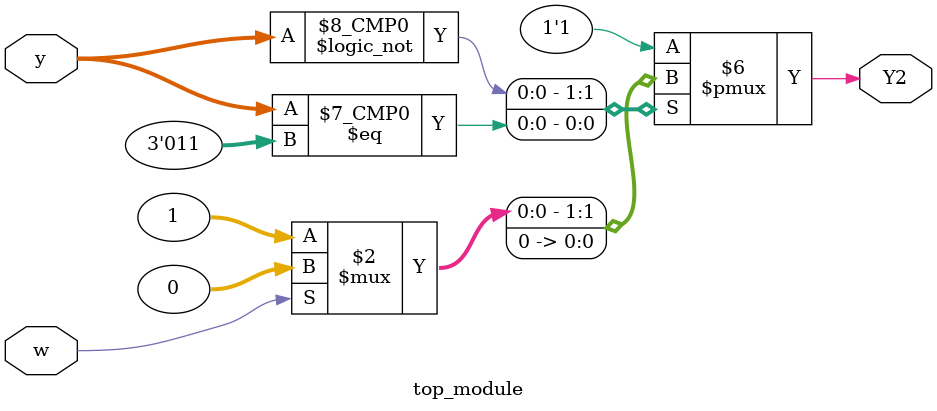
<source format=sv>
module top_module(
    input [3:1] y,
    input w,
    output reg Y2);

    always @(*) begin
        case (y)
            // Next state logic for Y2
            3'b000: Y2 = (w) ? 0 : 1;
            3'b001: Y2 = 1;
            3'b010: Y2 = 1;
            3'b011: Y2 = 0;
            3'b100: Y2 = 1;
            3'b101: Y2 = 1;
            default: Y2 = 1;
        endcase
    end

endmodule

</source>
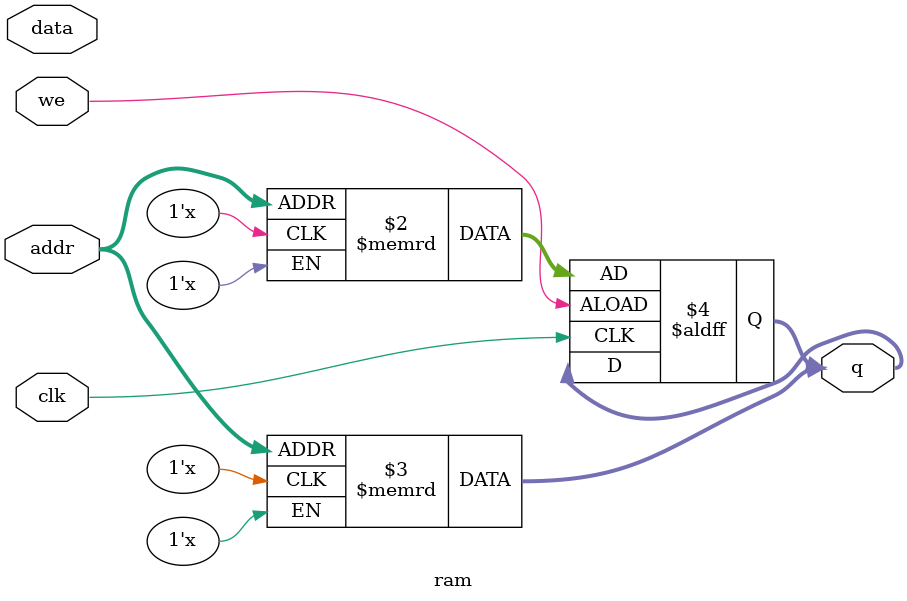
<source format=v>
module ram #(
    parameter ADDR_WIDTH=6,
    parameter DATA_WIDTH=8
) (
    input [DATA_WIDTH-1:0] data,
    input [ADDR_WIDTH-1:0] addr,
    input we, clk,
    output [7:0] q
);
reg [DATA_WIDTH-1:0] ram[2**ADDR_WIDTH-1:0];
// when we is high, write data to ram at address addr
// assign the ram value at address addr to q
always @(posedge clk or posedge we) begin
    if (we) begin
        q <= ram[addr];
    end
end
assign q = ram[addr];
endmodule

</source>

Your objective: Please give back an exact copy of the entries above from their first line through the line containing "3'b010: Y2 = 1;", leaving the pictures aside.

Answer to the exercise:
<source format=sv>
module top_module(
    input [3:1] y,
    input w,
    output reg Y2);

    always @(*) begin
        case (y)
            // Next state logic for Y2
            3'b000: Y2 = (w) ? 0 : 1;
            3'b001: Y2 = 1;
            3'b010: Y2 = 1;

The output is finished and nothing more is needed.